*WHAT TO DO*.
Hunt through the lines below for the string "right" and copy each one that has it.

*DATA UNDER STUDY*.
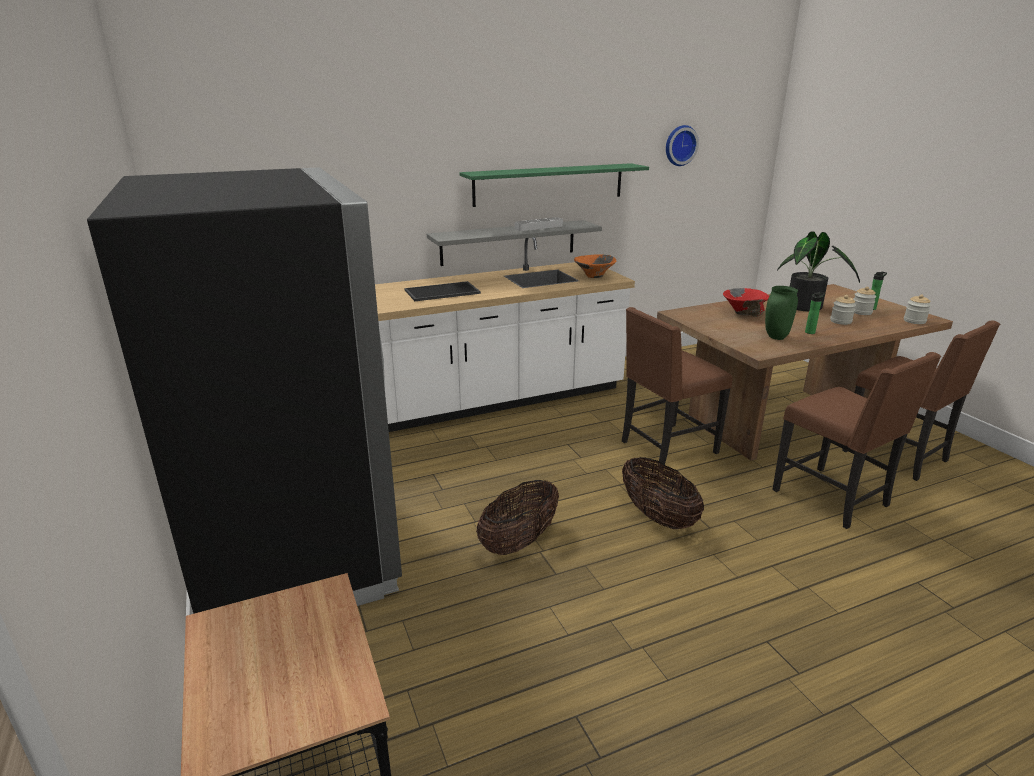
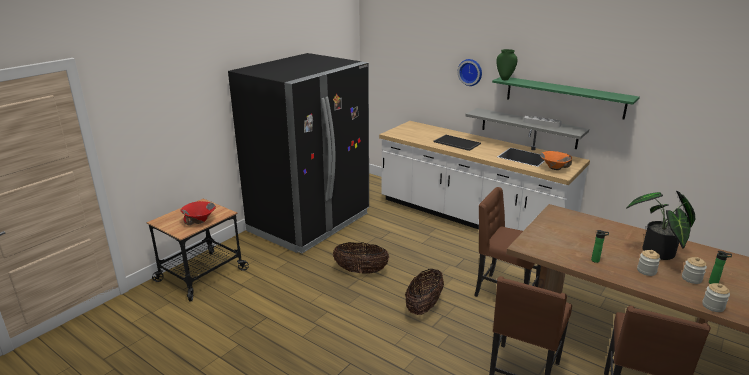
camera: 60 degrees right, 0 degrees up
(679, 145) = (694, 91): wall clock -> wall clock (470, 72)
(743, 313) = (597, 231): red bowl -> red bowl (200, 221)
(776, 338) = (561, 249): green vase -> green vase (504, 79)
...
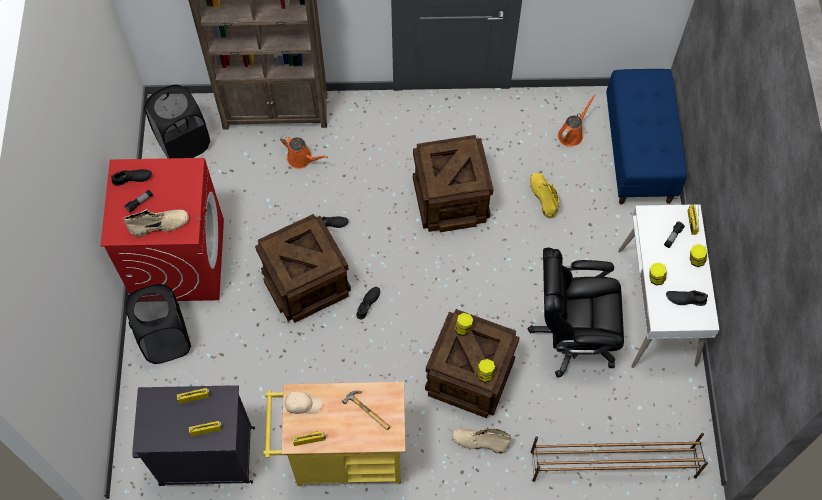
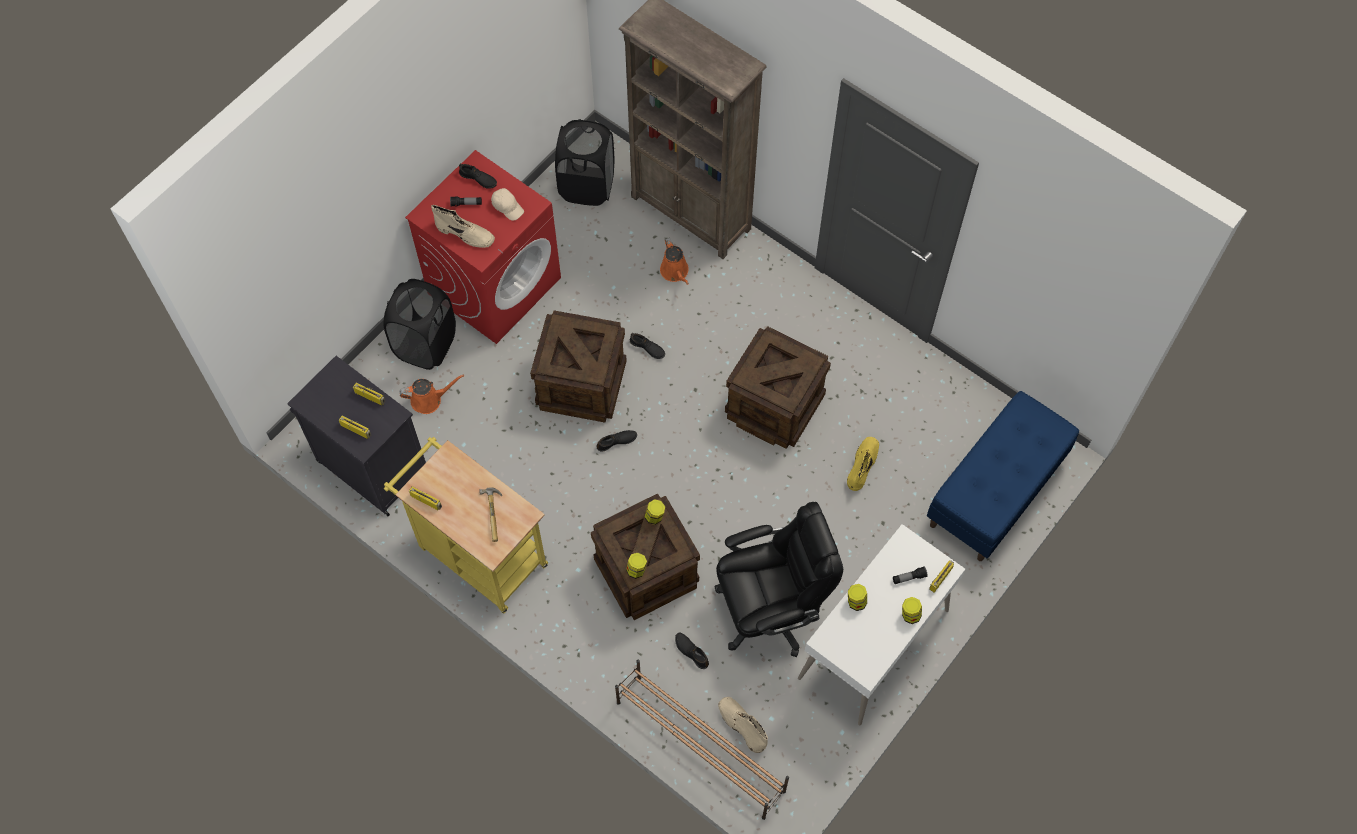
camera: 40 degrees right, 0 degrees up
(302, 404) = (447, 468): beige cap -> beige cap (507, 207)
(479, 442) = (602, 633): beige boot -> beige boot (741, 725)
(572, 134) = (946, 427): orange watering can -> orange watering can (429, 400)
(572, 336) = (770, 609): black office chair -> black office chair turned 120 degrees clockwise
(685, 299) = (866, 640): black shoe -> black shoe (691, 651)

*RESPONSE TO THE EXERCISE*.
camera: 60 degrees right, 0 degrees up
camera: 40 degrees right, 0 degrees up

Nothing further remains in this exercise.